#### Data for review
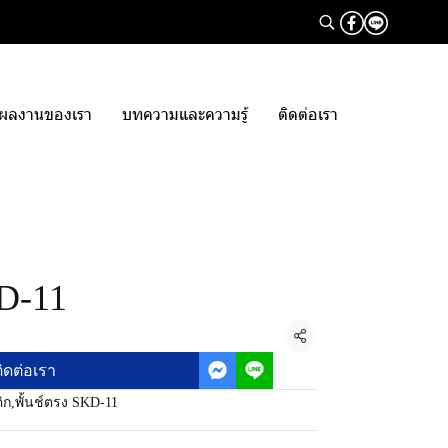
ผลงานของเรา
บทความและความรู้
ติดต่อเรา
KD-11
แชร์
ิดต่อเรา
ิก
,
พั้นช์ตรง SKD-11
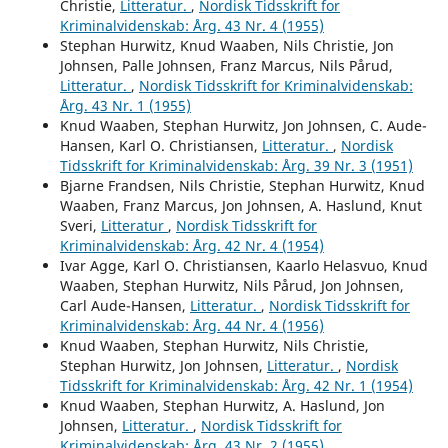
Christie,
Litteratur.
,
Nordisk Tidsskrift for
Kriminalvidenskab: Årg. 43 Nr. 4 (1955)
Stephan Hurwitz, Knud Waaben, Nils Christie, Jon
Johnsen, Palle Johnsen, Franz Marcus, Nils Pårud,
Litteratur.
,
Nordisk Tidsskrift for Kriminalvidenskab:
Årg. 43 Nr. 1 (1955)
Knud Waaben, Stephan Hurwitz, Jon Johnsen, C. Aude-
Hansen, Karl O. Christiansen,
Litteratur.
,
Nordisk
Tidsskrift for Kriminalvidenskab: Årg. 39 Nr. 3 (1951)
Bjarne Frandsen, Nils Christie, Stephan Hurwitz, Knud
Waaben, Franz Marcus, Jon Johnsen, A. Haslund, Knut
Sveri,
Litteratur
,
Nordisk Tidsskrift for
Kriminalvidenskab: Årg. 42 Nr. 4 (1954)
Ivar Agge, Karl O. Christiansen, Kaarlo Helasvuo, Knud
Waaben, Stephan Hurwitz, Nils Pårud, Jon Johnsen,
Carl Aude-Hansen,
Litteratur.
,
Nordisk Tidsskrift for
Kriminalvidenskab: Årg. 44 Nr. 4 (1956)
Knud Waaben, Stephan Hurwitz, Nils Christie,
Stephan Hurwitz, Jon Johnsen,
Litteratur.
,
Nordisk
Tidsskrift for Kriminalvidenskab: Årg. 42 Nr. 1 (1954)
Knud Waaben, Stephan Hurwitz, A. Haslund, Jon
Johnsen,
Litteratur.
,
Nordisk Tidsskrift for
Kriminalvidenskab: Årg. 43 Nr. 2 (1955)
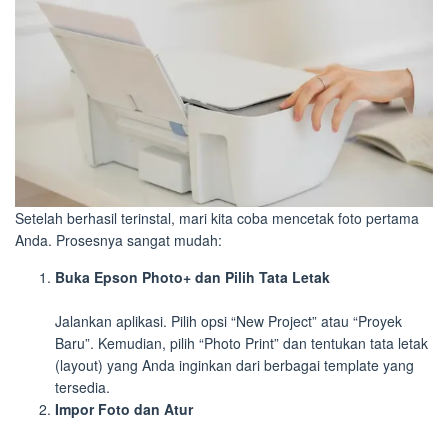
Setelah berhasil terinstal, mari kita coba mencetak foto pertama
Anda. Prosesnya sangat mudah:
Buka Epson Photo+ dan Pilih Tata Letak
Jalankan aplikasi. Pilih opsi “New Project” atau “Proyek
Baru”. Kemudian, pilih “Photo Print” dan tentukan tata letak
(layout) yang Anda inginkan dari berbagai template yang
tersedia.
Impor Foto dan Atur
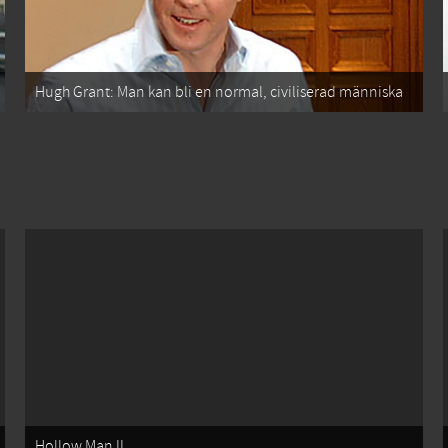
Hugh Grant: Man kan bli en normal, civiliserad människa
Hollow Man II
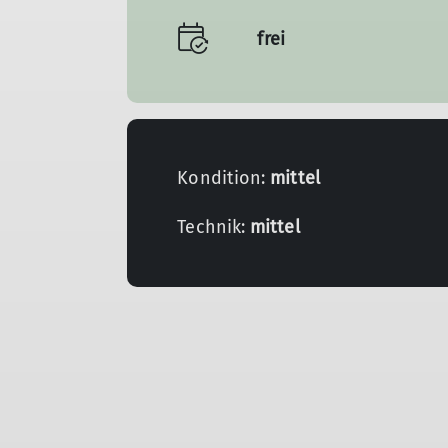
frei
Kondition:
mittel
Technik:
mittel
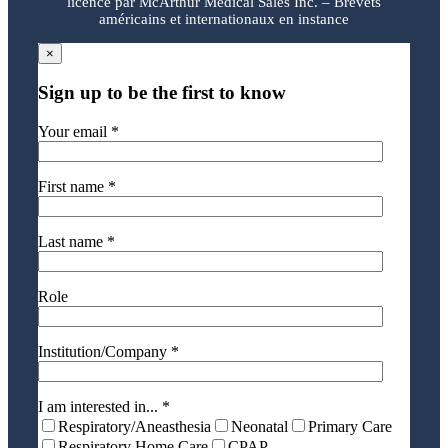
licence par McArthur Medical Sales Inc. – Brevets
américains et internationaux en instance
×
Sign up to be the first to know
Your email *
First name *
Last name *
Role
Institution/Company *
I am interested in... *
Respiratory/Aneasthesia
Neonatal
Primary Care
Respiratory Home Care
CPAP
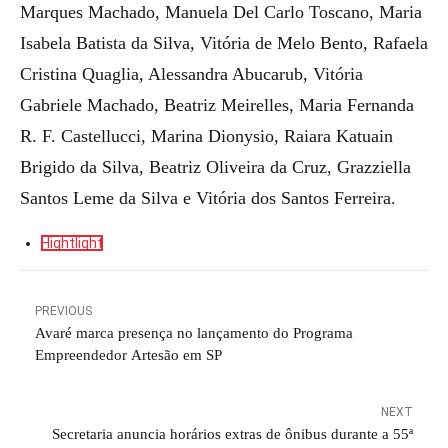
Marques Machado, Manuela Del Carlo Toscano, Maria
Isabela Batista da Silva, Vitória de Melo Bento, Rafaela
Cristina Quaglia, Alessandra Abucarub, Vitória
Gabriele Machado, Beatriz Meirelles, Maria Fernanda
R. F. Castellucci, Marina Dionysio, Raiara Katuain
Brigido da Silva, Beatriz Oliveira da Cruz, Grazziella
Santos Leme da Silva e Vitória dos Santos Ferreira.
Hightlight
PREVIOUS
Avaré marca presença no lançamento do Programa
Empreendedor Artesão em SP
NEXT
Secretaria anuncia horários extras de ônibus durante a 55ª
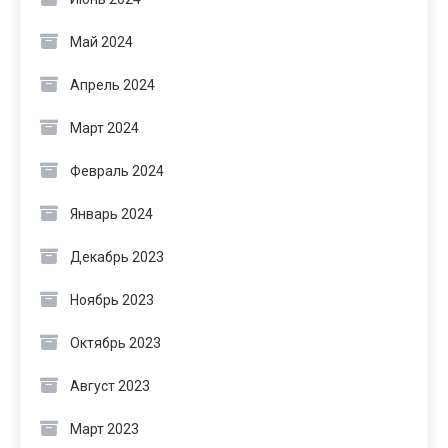
Май 2024
Апрель 2024
Март 2024
Февраль 2024
Январь 2024
Декабрь 2023
Ноябрь 2023
Октябрь 2023
Август 2023
Март 2023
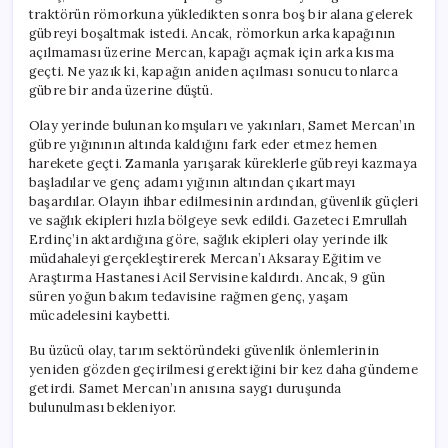
traktörün römorkuna yükledikten sonra boş bir alana gelerek
gübreyi boşaltmak istedi. Ancak, römorkun arka kapağının
açılmaması üzerine Mercan, kapağı açmak için arka kısma
geçti. Ne yazık ki, kapağın aniden açılması sonucu tonlarca
gübre bir anda üzerine düştü.
Olay yerinde bulunan komşuları ve yakınları, Samet Mercan’ın
gübre yığınının altında kaldığını fark eder etmez hemen
harekete geçti. Zamanla yarışarak küreklerle gübreyi kazmaya
başladılar ve genç adamı yığının altından çıkartmayı
başardılar. Olayın ihbar edilmesinin ardından, güvenlik güçleri
ve sağlık ekipleri hızla bölgeye sevk edildi. Gazeteci Emrullah
Erdinç’in aktardığına göre, sağlık ekipleri olay yerinde ilk
müdahaleyi gerçekleştirerek Mercan’ı Aksaray Eğitim ve
Araştırma Hastanesi Acil Servisine kaldırdı. Ancak, 9 gün
süren yoğun bakım tedavisine rağmen genç, yaşam
mücadelesini kaybetti.
Bu üzücü olay, tarım sektöründeki güvenlik önlemlerinin
yeniden gözden geçirilmesi gerektiğini bir kez daha gündeme
getirdi. Samet Mercan’ın anısına saygı duruşunda
bulunulması bekleniyor.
########
● **Activity**
Can you recast every line of text in the rows above as a Markdown table with the columns Number and Line, numbering the lines in order and skipping blank ones? Leave the pictures out of the answer.

● **Task response**
| Number | Line |
|---|---|
| 1 | ผลงานของเรา |
| 2 | บทความและความรู้ |
| 3 | ติดต่อเรา |
| 4 | KD-11 |
| 5 | แชร์ |
| 6 | ิดต่อเรา |
| 7 | ิก |
| 8 | , |
| 9 | พั้นช์ตรง SKD-11 |
| 10 | Christie, |
| 11 | Litteratur. |
| 12 | , |
| 13 | Nordisk Tidsskrift for |
| 14 | Kriminalvidenskab: Årg. 43 Nr. 4 (1955) |
| 15 | Stephan Hurwitz, Knud Waaben, Nils Christie, Jon |
| 16 | Johnsen, Palle Johnsen, Franz Marcus, Nils Pårud, |
| 17 | Litteratur. |
| 18 | , |
| 19 | Nordisk Tidsskrift for Kriminalvidenskab: |
| 20 | Årg. 43 Nr. 1 (1955) |
| 21 | Knud Waaben, Stephan Hurwitz, Jon Johnsen, C. Aude- |
| 22 | Hansen, Karl O. Christiansen, |
| 23 | Litteratur. |
| 24 | , |
| 25 | Nordisk |
| 26 | Tidsskrift for Kriminalvidenskab: Årg. 39 Nr. 3 (1951) |
| 27 | Bjarne Frandsen, Nils Christie, Stephan Hurwitz, Knud |
| 28 | Waaben, Franz Marcus, Jon Johnsen, A. Haslund, Knut |
| 29 | Sveri, |
| 30 | Litteratur |
| 31 | , |
| 32 | Nordisk Tidsskrift for |
| 33 | Kriminalvidenskab: Årg. 42 Nr. 4 (1954) |
| 34 | Ivar Agge, Karl O. Christiansen, Kaarlo Helasvuo, Knud |
| 35 | Waaben, Stephan Hurwitz, Nils Pårud, Jon Johnsen, |
| 36 | Carl Aude-Hansen, |
| 37 | Litteratur. |
| 38 | , |
| 39 | Nordisk Tidsskrift for |
| 40 | Kriminalvidenskab: Årg. 44 Nr. 4 (1956) |
| 41 | Knud Waaben, Stephan Hurwitz, Nils Christie, |
| 42 | Stephan Hurwitz, Jon Johnsen, |
| 43 | Litteratur. |
| 44 | , |
| 45 | Nordisk |
| 46 | Tidsskrift for Kriminalvidenskab: Årg. 42 Nr. 1 (1954) |
| 47 | Knud Waaben, Stephan Hurwitz, A. Haslund, Jon |
| 48 | Johnsen, |
| 49 | Litteratur. |
| 50 | , |
| 51 | Nordisk Tidsskrift for |
| 52 | Kriminalvidenskab: Årg. 43 Nr. 2 (1955) |
| 53 | Setelah berhasil terinstal, mari kita coba mencetak foto pertama |
| 54 | Anda. Prosesnya sangat mudah: |
| 55 | Buka Epson Photo+ dan Pilih Tata Letak |
| 56 | Jalankan aplikasi. Pilih opsi “New Project” atau “Proyek |
| 57 | Baru”. Kemudian, pilih “Photo Print” dan tentukan tata letak |
| 58 | (layout) yang Anda inginkan dari berbagai template yang |
| 59 | tersedia. |
| 60 | Impor Foto dan Atur |
| 61 | Hugh Grant: Man kan bli en normal, civiliserad människa |
| 62 | Hollow Man II |
| 63 | frei |
| 64 | Kondition: |
| 65 | mittel |
| 66 | Technik: |
| 67 | mittel |
| 68 | licence par McArthur Medical Sales Inc. – Brevets |
| 69 | américains et internationaux en instance |
| 70 | × |
| 71 | Sign up to be the first to know |
| 72 | Your email * |
| 73 | First name * |
| 74 | Last name * |
| 75 | Role |
| 76 | Institution/Company * |
| 77 | I am interested in... * |
| 78 | Respiratory/Aneasthesia |
| 79 | Neonatal |
| 80 | Primary Care |
| 81 | Respiratory Home Care |
| 82 | CPAP |
| 83 | Marques Machado, Manuela Del Carlo Toscano, Maria |
| 84 | Isabela Batista da Silva, Vitória de Melo Bento, Rafaela |
| 85 | Cristina Quaglia, Alessandra Abucarub, Vitória |
| 86 | Gabriele Machado, Beatriz Meirelles, Maria Fernanda |
| 87 | R. F. Castellucci, Marina Dionysio, Raiara Katuain |
| 88 | Brigido da Silva, Beatriz Oliveira da Cruz, Grazziella |
| 89 | Santos Leme da Silva e Vitória dos Santos Ferreira. |
| 90 | Hightlight |
| 91 | PREVIOUS |
| 92 | Avaré marca presença no lançamento do Programa |
| 93 | Empreendedor Artesão em SP |
| 94 | NEXT |
| 95 | Secretaria anuncia horários extras de ônibus durante a 55ª |
| 96 | Май 2024 |
| 97 | Апрель 2024 |
| 98 | Март 2024 |
| 99 | Февраль 2024 |
| 100 | Январь 2024 |
| 101 | Декабрь 2023 |
| 102 | Ноябрь 2023 |
| 103 | Октябрь 2023 |
| 104 | Август 2023 |
| 105 | Март 2023 |
| 106 | traktörün römorkuna yükledikten sonra boş bir alana gelerek |
| 107 | gübreyi boşaltmak istedi. Ancak, römorkun arka kapağının |
| 108 | açılmaması üzerine Mercan, kapağı açmak için arka kısma |
| 109 | geçti. Ne yazık ki, kapağın aniden açılması sonucu tonlarca |
| 110 | gübre bir anda üzerine düştü. |
| 111 | Olay yerinde bulunan komşuları ve yakınları, Samet Mercan’ın |
| 112 | gübre yığınının altında kaldığını fark eder etmez hemen |
| 113 | harekete geçti. Zamanla yarışarak küreklerle gübreyi kazmaya |
| 114 | başladılar ve genç adamı yığının altından çıkartmayı |
| 115 | başardılar. Olayın ihbar edilmesinin ardından, güvenlik güçleri |
| 116 | ve sağlık ekipleri hızla bölgeye sevk edildi. Gazeteci Emrullah |
| 117 | Erdinç’in aktardığına göre, sağlık ekipleri olay yerinde ilk |
| 118 | müdahaleyi gerçekleştirerek Mercan’ı Aksaray Eğitim ve |
| 119 | Araştırma Hastanesi Acil Servisine kaldırdı. Ancak, 9 gün |
| 120 | süren yoğun bakım tedavisine rağmen genç, yaşam |
| 121 | mücadelesini kaybetti. |
| 122 | Bu üzücü olay, tarım sektöründeki güvenlik önlemlerinin |
| 123 | yeniden gözden geçirilmesi gerektiğini bir kez daha gündeme |
| 124 | getirdi. Samet Mercan’ın anısına saygı duruşunda |
| 125 | bulunulması bekleniyor. |